LoadedModel exposes:

  • Config — the resolved TransformerConfig (hidden size, layer count, context length, vocab, heads, rope params, BOS/EOS, FFN type, embedding scale, conv params for hybrid models, etc.)
  • Tokenizer — the BPE tokenizer
  • ChatTemplate — nullable; present only if the GGUF metadata included one
  • Capabilities — derived from Config, including the architecture name and execution template
  • Validate() — runs ModelValidator over the loaded GGUF and config

The CLI's info command and the sample app both print a summary of these properties.

Validation

var result = model.Validate();

ModelValidator.Validate runs through the GGUF model and resolved config to surface issues before inference.

Disposal

LoadedModel owns the underlying stream.
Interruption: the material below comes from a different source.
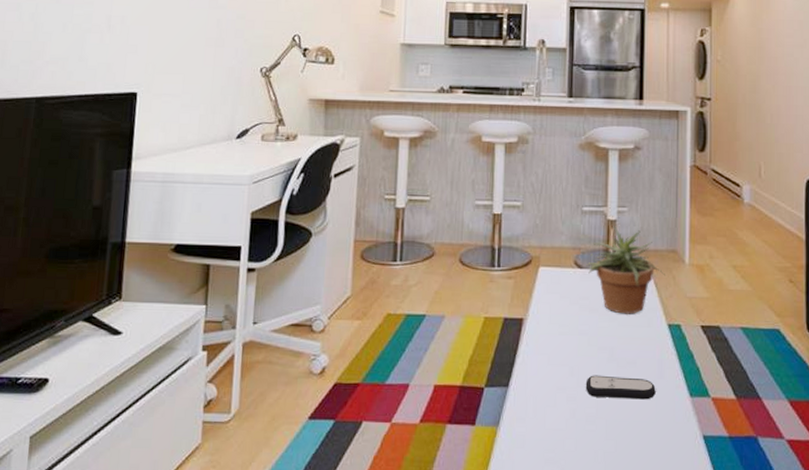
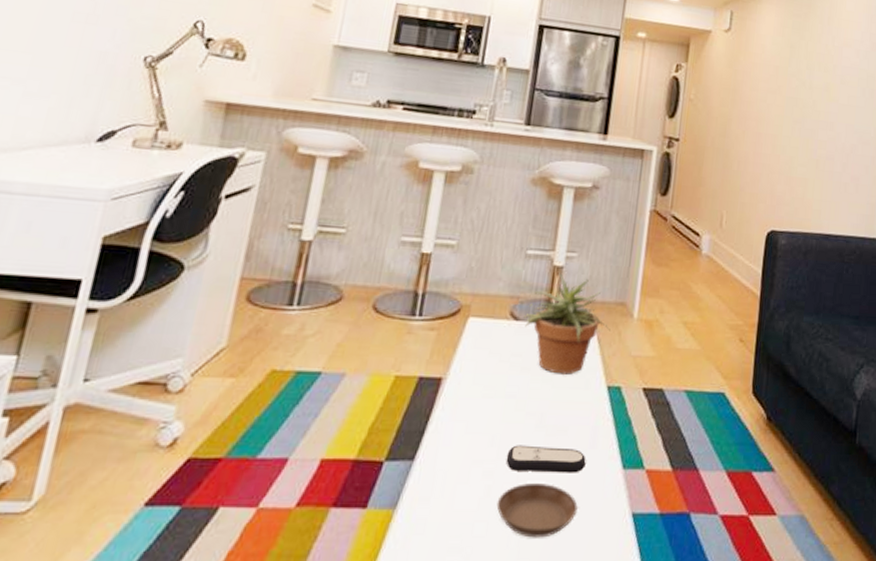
saucer: none [582,408,653,454] -> present [496,483,578,538]

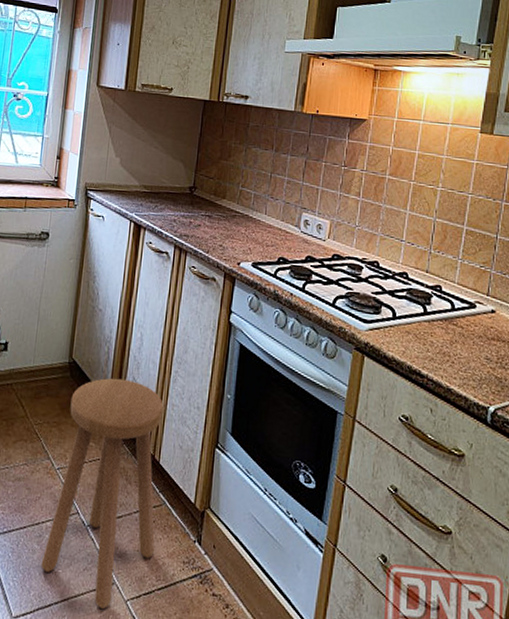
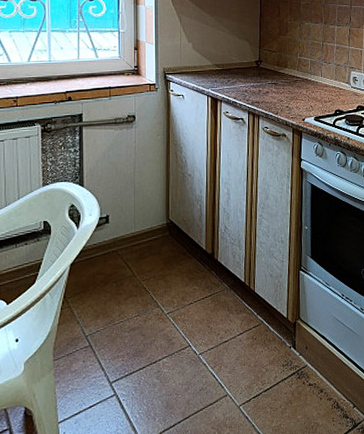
stool: present [41,378,164,609] -> none [162,229,259,417]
Always dispose it:

model.Dispose();

Or with a using declaration:

using var stream = File.OpenRead(path);
using var model = LoadedModel.Load(stream);

Loaded layout

Internally, LoadedModel:

  • Reads each tensor's bytes from the file into memory
  • Caches per-tensor dequantized float[] buffers on first access via GetDequantizedWeights(name) so repeated reads of the same weight don't repeat the dequantization
  • Uses TensorOps.DequantizeToFloat driven by Loading.GgmlType (Q4_0/Q4_1/Q5_0/Q5_1/Q8_0, Q2_K–Q6_K, F16/F32/BF16)

See Architecture for the broader execution-template story this loading step feeds into.